CILEGON, iNewsCilegon.id – Kasus dugaan mafia tanah seluas 1,9 hektar di wilayah Kelurahan Gunung Gugih, Kecamatan Ciwandan, Cilegon-Banten memasuki babak baru.
Hal itu diketahui saat Badan Penyuluhan dan Pembelaan Hukum Pemuda Pancasila (BPPH PP) Provinsi Banten selaku kuasa hukum ahli waris Arsyap dari pewaris atas nama Saidjah binti Sakim melaporkan kasusnya ke Kejaksaan Tinggi (Kejati) Banten pada Rabu (20/4) pekan lalu.
Dikatakan Ketua Tim Kuasa Hukum BPPH PP, Eka Wandoro Dahlan bahwa upaya ini dilakukan karena pihaknya bersama ahli waris telah dua kali melakukan mediasi dengan difasilitasi Pemerintah Kota Cilegon tapi tidak memperoleh kata sepakat.
“Di situ ada hak-hak masyakarat yang dirampas. Oleh sebab itu untuk mencari keadilan kami melakukan langkah hukum ini,” ujar Eka saat dihubungi iNewsCilegon, Ahad (24/4).
Dalam kasus itu, Eka memaparkan bahwa kliennya (Arsyap) sebagai memegang Girik/letter C. 290 atas nama Saidjah binti Sakim seluas 1,6 hektar Desa Gunung Sugih tertanggal 29 Desember 1975. Namun, setelah diukur Badan Pertanahan Nasional (BPN) luasnya bertambah menjadi 1,9 hektar yang terdiri dari lima bidang.

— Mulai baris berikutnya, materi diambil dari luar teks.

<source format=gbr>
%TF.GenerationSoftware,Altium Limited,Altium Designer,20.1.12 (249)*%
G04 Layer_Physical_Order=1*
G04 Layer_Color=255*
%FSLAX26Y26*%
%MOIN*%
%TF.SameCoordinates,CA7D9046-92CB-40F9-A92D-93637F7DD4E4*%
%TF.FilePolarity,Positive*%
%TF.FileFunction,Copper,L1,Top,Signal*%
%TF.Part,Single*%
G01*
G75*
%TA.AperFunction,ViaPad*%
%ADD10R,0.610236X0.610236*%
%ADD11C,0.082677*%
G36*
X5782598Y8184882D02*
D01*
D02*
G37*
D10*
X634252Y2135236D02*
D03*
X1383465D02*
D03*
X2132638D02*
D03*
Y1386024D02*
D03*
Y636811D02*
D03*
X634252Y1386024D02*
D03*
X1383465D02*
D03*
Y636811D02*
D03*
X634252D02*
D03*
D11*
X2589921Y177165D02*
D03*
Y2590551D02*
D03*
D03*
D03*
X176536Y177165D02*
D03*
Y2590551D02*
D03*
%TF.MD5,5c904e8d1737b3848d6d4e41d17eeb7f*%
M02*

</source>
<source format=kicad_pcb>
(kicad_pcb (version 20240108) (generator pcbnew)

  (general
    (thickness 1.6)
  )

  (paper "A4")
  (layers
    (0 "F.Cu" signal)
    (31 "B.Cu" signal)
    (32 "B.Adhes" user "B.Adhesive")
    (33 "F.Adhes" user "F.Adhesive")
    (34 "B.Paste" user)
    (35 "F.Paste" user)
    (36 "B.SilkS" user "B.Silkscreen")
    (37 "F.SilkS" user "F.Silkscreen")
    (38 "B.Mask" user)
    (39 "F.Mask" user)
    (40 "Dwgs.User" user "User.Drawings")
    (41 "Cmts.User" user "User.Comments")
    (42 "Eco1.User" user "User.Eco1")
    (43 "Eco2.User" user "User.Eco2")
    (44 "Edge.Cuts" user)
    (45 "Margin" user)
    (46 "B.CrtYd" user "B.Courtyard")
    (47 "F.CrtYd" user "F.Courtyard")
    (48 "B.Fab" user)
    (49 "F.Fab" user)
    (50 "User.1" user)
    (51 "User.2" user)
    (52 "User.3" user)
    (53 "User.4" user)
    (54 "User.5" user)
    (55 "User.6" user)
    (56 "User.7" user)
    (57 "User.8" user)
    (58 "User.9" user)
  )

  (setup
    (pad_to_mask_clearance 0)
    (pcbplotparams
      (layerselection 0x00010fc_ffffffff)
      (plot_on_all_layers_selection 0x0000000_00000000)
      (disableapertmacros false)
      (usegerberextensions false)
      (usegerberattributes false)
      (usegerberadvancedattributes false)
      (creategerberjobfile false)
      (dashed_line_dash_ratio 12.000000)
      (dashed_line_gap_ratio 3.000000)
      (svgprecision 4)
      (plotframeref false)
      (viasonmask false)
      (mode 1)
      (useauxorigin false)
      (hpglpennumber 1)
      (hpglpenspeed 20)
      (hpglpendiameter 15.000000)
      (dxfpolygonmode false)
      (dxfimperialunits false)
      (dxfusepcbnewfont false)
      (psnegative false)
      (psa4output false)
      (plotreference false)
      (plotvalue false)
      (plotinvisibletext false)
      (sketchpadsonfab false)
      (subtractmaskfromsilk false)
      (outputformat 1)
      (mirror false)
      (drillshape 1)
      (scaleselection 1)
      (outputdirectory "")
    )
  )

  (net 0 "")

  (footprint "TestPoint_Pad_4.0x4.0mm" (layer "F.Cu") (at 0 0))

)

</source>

Sebagian tanah tersebut, tambah Eka telah dikuasai pihak lain, antara lain oleh PT Chandra Asri Petrochemical, PT Pancapuri Indoperkasa dan 11 perorangan.

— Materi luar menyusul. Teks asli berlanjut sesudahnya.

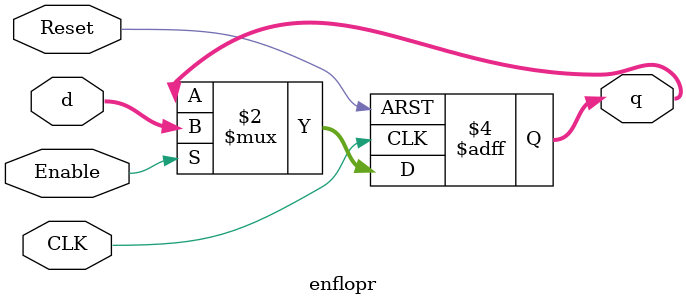
<source format=sv>
module enflopr #(parameter WIDTH = 32)
               (input  logic        CLK, Reset, Enable,
                input  logic [WIDTH-1:0] d,
                output logic [WIDTH-1:0] q
               );
               
always_ff @(posedge CLK, posedge Reset)
    if(Reset)
        q <= 0;
    else if(Enable)
        q <= d;
    

endmodule
</source>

“Kami akan ajukan surat pemblokiran ke BPN atas penerbitan surat-surat tanah itu. Ada juga kepemilikan tanah atas nama Sarmin dan Saridjan dari 11 perorangan itu telah diterbitkan surat hak milik hanya seluas 7 meter persegi dan 3 meter persegi. Ini yang patut kami pertanyakan,” cetus Eka.

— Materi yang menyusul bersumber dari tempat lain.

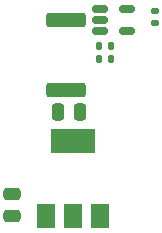
<source format=gbr>
%TF.GenerationSoftware,KiCad,Pcbnew,6.0.11-2627ca5db0~126~ubuntu22.04.1*%
%TF.CreationDate,2023-06-16T17:25:29+02:00*%
%TF.ProjectId,asac-esc-rev-a,61736163-2d65-4736-932d-7265762d612e,rev?*%
%TF.SameCoordinates,Original*%
%TF.FileFunction,Paste,Bot*%
%TF.FilePolarity,Positive*%
%FSLAX46Y46*%
G04 Gerber Fmt 4.6, Leading zero omitted, Abs format (unit mm)*
G04 Created by KiCad (PCBNEW 6.0.11-2627ca5db0~126~ubuntu22.04.1) date 2023-06-16 17:25:29*
%MOMM*%
%LPD*%
G01*
G04 APERTURE LIST*
G04 Aperture macros list*
%AMRoundRect*
0 Rectangle with rounded corners*
0 $1 Rounding radius*
0 $2 $3 $4 $5 $6 $7 $8 $9 X,Y pos of 4 corners*
0 Add a 4 corners polygon primitive as box body*
4,1,4,$2,$3,$4,$5,$6,$7,$8,$9,$2,$3,0*
0 Add four circle primitives for the rounded corners*
1,1,$1+$1,$2,$3*
1,1,$1+$1,$4,$5*
1,1,$1+$1,$6,$7*
1,1,$1+$1,$8,$9*
0 Add four rect primitives between the rounded corners*
20,1,$1+$1,$2,$3,$4,$5,0*
20,1,$1+$1,$4,$5,$6,$7,0*
20,1,$1+$1,$6,$7,$8,$9,0*
20,1,$1+$1,$8,$9,$2,$3,0*%
G04 Aperture macros list end*
%ADD10R,1.500000X2.000000*%
%ADD11R,3.800000X2.000000*%
%ADD12RoundRect,0.250000X0.250000X0.475000X-0.250000X0.475000X-0.250000X-0.475000X0.250000X-0.475000X0*%
%ADD13RoundRect,0.140000X0.170000X-0.140000X0.170000X0.140000X-0.170000X0.140000X-0.170000X-0.140000X0*%
%ADD14RoundRect,0.135000X-0.135000X-0.185000X0.135000X-0.185000X0.135000X0.185000X-0.135000X0.185000X0*%
%ADD15RoundRect,0.150000X-0.512500X-0.150000X0.512500X-0.150000X0.512500X0.150000X-0.512500X0.150000X0*%
%ADD16RoundRect,0.250000X-1.425000X0.362500X-1.425000X-0.362500X1.425000X-0.362500X1.425000X0.362500X0*%
%ADD17RoundRect,0.250000X0.475000X-0.250000X0.475000X0.250000X-0.475000X0.250000X-0.475000X-0.250000X0*%
%ADD18RoundRect,0.140000X0.140000X0.170000X-0.140000X0.170000X-0.140000X-0.170000X0.140000X-0.170000X0*%
G04 APERTURE END LIST*
D10*
%TO.C,U1*%
X103375000Y-93350000D03*
D11*
X105675000Y-87050000D03*
D10*
X105675000Y-93350000D03*
X107975000Y-93350000D03*
%TD*%
D12*
%TO.C,C3*%
X104375000Y-84600000D03*
X106275000Y-84600000D03*
%TD*%
D13*
%TO.C,C10*%
X112625000Y-77005000D03*
X112625000Y-76045000D03*
%TD*%
D14*
%TO.C,R6*%
X107890000Y-79000000D03*
X108910000Y-79000000D03*
%TD*%
D15*
%TO.C,U5*%
X107987500Y-77725000D03*
X107987500Y-76775000D03*
X107987500Y-75825000D03*
X110262500Y-75825000D03*
X110262500Y-77725000D03*
%TD*%
D16*
%TO.C,R5*%
X105125000Y-76762500D03*
X105125000Y-82687500D03*
%TD*%
D17*
%TO.C,C1*%
X100550000Y-91500000D03*
X100550000Y-93400000D03*
%TD*%
D18*
%TO.C,C11*%
X108880000Y-80100000D03*
X107920000Y-80100000D03*
%TD*%
M02*

</source>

Eka menjelaskan berdasarkan hasil penelusurannya, para pemegang sertifikat, baik berupa SHM atau HGB atas tanah itu tidak ada sama sekali hubungan ahli waris dengan pemilik tanah Saidjah binti Sakim (Girik/letter C 290).
“Kenapa pihak-pihak yang tidak ada hubungan dengan ahli waris bisa buat sertifikat. Karena sepengetahuan kami, hingga saat ini tanah tersebut belum pernah dialihkan atau dijualbelikan oleh pewaris maupun ahli waris kepada siapapun,” tegasnya.
Akibat perampasan hak atas Girik/ letter C 290 ini, jelas Eka kliennya hanya menguasai tanah seluas 757 meter persegi yang telah diterbitkan SHM pada 2017 dan lahan kosong seluas 3.895 meter persegi.
“Jadi klien kami telah kehilangan tanah seluas lebih dari 1,4 hektar dari 1,9 hektar sesuai dari hasil pengukuran BPN,” katanya.
Meskipun, ungkap Eka, pihaknya sangat mendukung sekali investasi yang dilakukan Pemkot Cilegon melalui PT Pancapuri Indoperkasa ataupun PT Chandra Asri Petrochemical.
“Tapi jangan sampai cara-caranya itu merugikan hak-hak masyarakat,” pungkasnya.
Namun hingga berita ini diturunkan, konfirmasi melalui pesan WhatsApp kepada pihak PT Pancapuri yang merupakan anak perusahaan PT Chandra Asri di bidang industrial estate itu belum direspon.